The first scientific paper I published was submitted to Physical Review B, the world's leading scientific journal in condensed matter physics. Mailing in the manuscript felt like sending my soul into a black hole, except not even Hawking radiation would came back. A seemingly favorable review returned a miraculous two months later:
"I found this paper interesting, and I think it probably eventually it should be published - but only after Section II is revamped and section III clarified."
I made a few minor revisions and added some computations that had been left out of the first version, then confidently resubmitted the paper. But another two months later, I received the second review. The referee hadn't appreciated that I had deflected the review's description of "fundamental logic flaws and careless errors" that made my paper "extremely confusing". The reviewer went on to say "I do not think the authors' new variational calculation is correct" and suggested that my approach was completely wrong.
My thesis advisor suggested that I go and talk to Bob Laughlin in the Physics department about how to deal with the stubborn referee. I had been collaborating with Bob and one of his students on a related project, and he had become a surrogate advisor for my theoretical endeavors. During that time, Bob had acquired a reputation among my fellow students for asking merciless questions at oral exams; many of us were scared of him.
Bob's lesson on how to deal with a difficult referee turned out to be one of the most useful things I learned in grad school. Referees, he told me, come in 2 varieties, complete idiots, and not-complete-idiots. (Yes, Bob was merciless.) If your referee is a complete idiot, all you can do is ask for a different referee. If your referee has the least bit of sense, then you have to take the attitude that either the referee is somewhat correct, and you think YES-SIR MISTER REFEREE SIR! (Bob had been in the Army) and do whatever the referee says to do, or you take the point of view that you have explained something so poorly that the referee, who is an excellent representative of your target audience, had no hope of understanding it. Either way, there was a lot of work to do. We decided that this referee was not an idiot, and I needed to go back to the drawing board and re-do my calculation, figuring out how to be clearer and more correct in my exposition.
A third review came back with the lovely phrase "The significance of the calculation of section II, which is neither fish nor fowl, remains unclear." Using Bob's not-idiot rule, I recognized that my explanation was still unclear and I worked even harder to improve the paper.

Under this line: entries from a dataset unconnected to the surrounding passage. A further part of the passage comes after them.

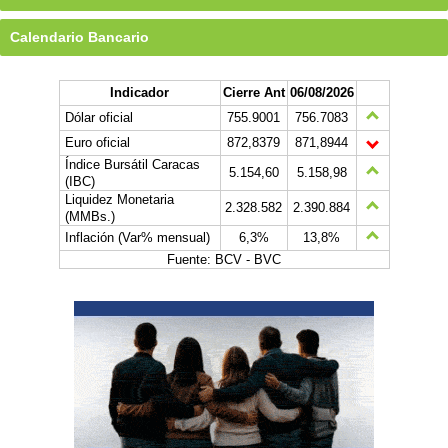
Calendario Bancario
Indicador
Cierre Ant
06/08/2026
Dólar oficial
755.9001
756.7083
Euro oficial
872,8379
871,8944
Índice Bursátil Caracas
5.154,60
5.158,98
(IBC)
Liquidez Monetaria
2.328.582
2.390.884
(MMBs.)
Inflación (Var% mensual)
6,3%
13,8%
Fuente: BCV - BVC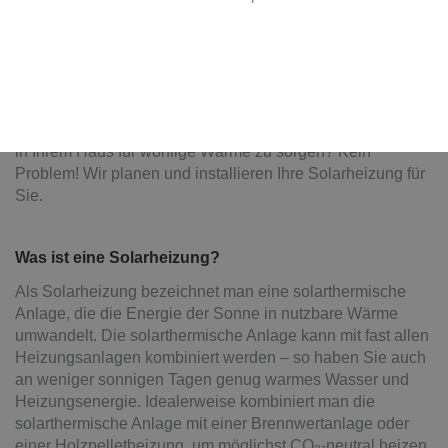
Heizen mit Solarenergie
Heinrich Weinbuch GmbH: Ihr Partner für
nachhaltiges Heizen in Süßen
Sie möchten die unendliche Energie der Sonne nutzen, um
in Ihrem Haus für wohlige Wärme zu sorgen? Kein
Problem! Wir planen und installieren Ihre Solarheizung für
Sie.
Was ist eine Solarheizung?
Als Solarheizung bezeichnet man eine solarthermische
Anlage, die die Energie der Sonne in nutzbare Wärme
umwandelt. Die solarthermische Anlage kann mit fast allen
Heizungsanlagen kombiniert werden – so haben Sie auch
an weniger sonnigen Tagen genug warmes Wasser und
Heizungsenergie. Idealerweise kombiniert man die
solarthermische Anlage mit einer Brennwertanlage oder
einer Holzpelletheizung, um möglichst CO
-neutral heizen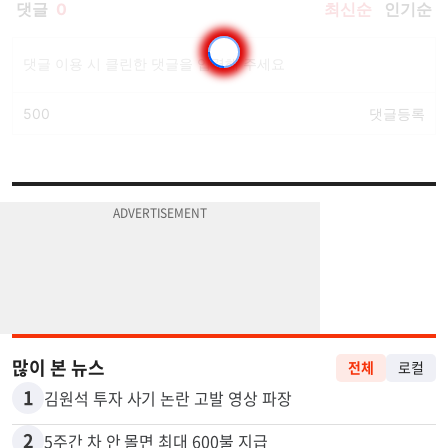
많이 본 뉴스
전체
로컬
1
김원석 투자 사기 논란 고발 영상 파장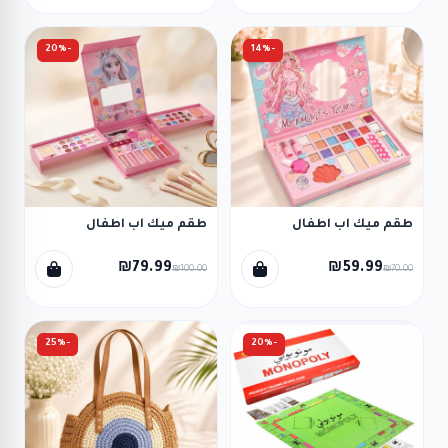
-20%
-14%
طقم ميك اب اطفال
طقم ميك اب اطفال
₪79.99
₪59.99
₪100.00
₪70.00
-25%
-20%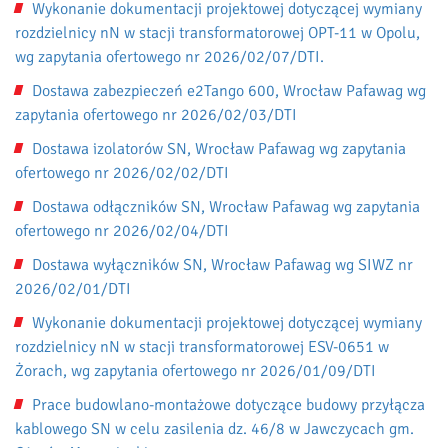
Wykonanie dokumentacji projektowej dotyczącej wymiany
rozdzielnicy nN w stacji transformatorowej OPT-11 w Opolu,
wg zapytania ofertowego nr 2026/02/07/DTI.
Dostawa zabezpieczeń e2Tango 600, Wrocław Pafawag wg
zapytania ofertowego nr 2026/02/03/DTI
Dostawa izolatorów SN, Wrocław Pafawag wg zapytania
ofertowego nr 2026/02/02/DTI
Dostawa odłączników SN, Wrocław Pafawag wg zapytania
ofertowego nr 2026/02/04/DTI
Dostawa wyłączników SN, Wrocław Pafawag wg SIWZ nr
2026/02/01/DTI
Wykonanie dokumentacji projektowej dotyczącej wymiany
rozdzielnicy nN w stacji transformatorowej ESV-0651 w
Żorach, wg zapytania ofertowego nr 2026/01/09/DTI
Prace budowlano-montażowe dotyczące budowy przyłącza
kablowego SN w celu zasilenia dz. 46/8 w Jawczycach gm.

My third revised version was accepted and published. Bob later won the Nobel Prize. I'm here writing blog posts for you about RA21.
RA21 received 120 mostly critical reviews from a cross-section of referees, not a single one of whom is the least bit an idiot. Roughly half the issues fell into the badly-explained category, while the other half fell in the "fundamental flaws and careless errors" category. RA21 needs to go back to the chalkboard and rethink even their starting assumptions before they can move forward with this much-needed effort.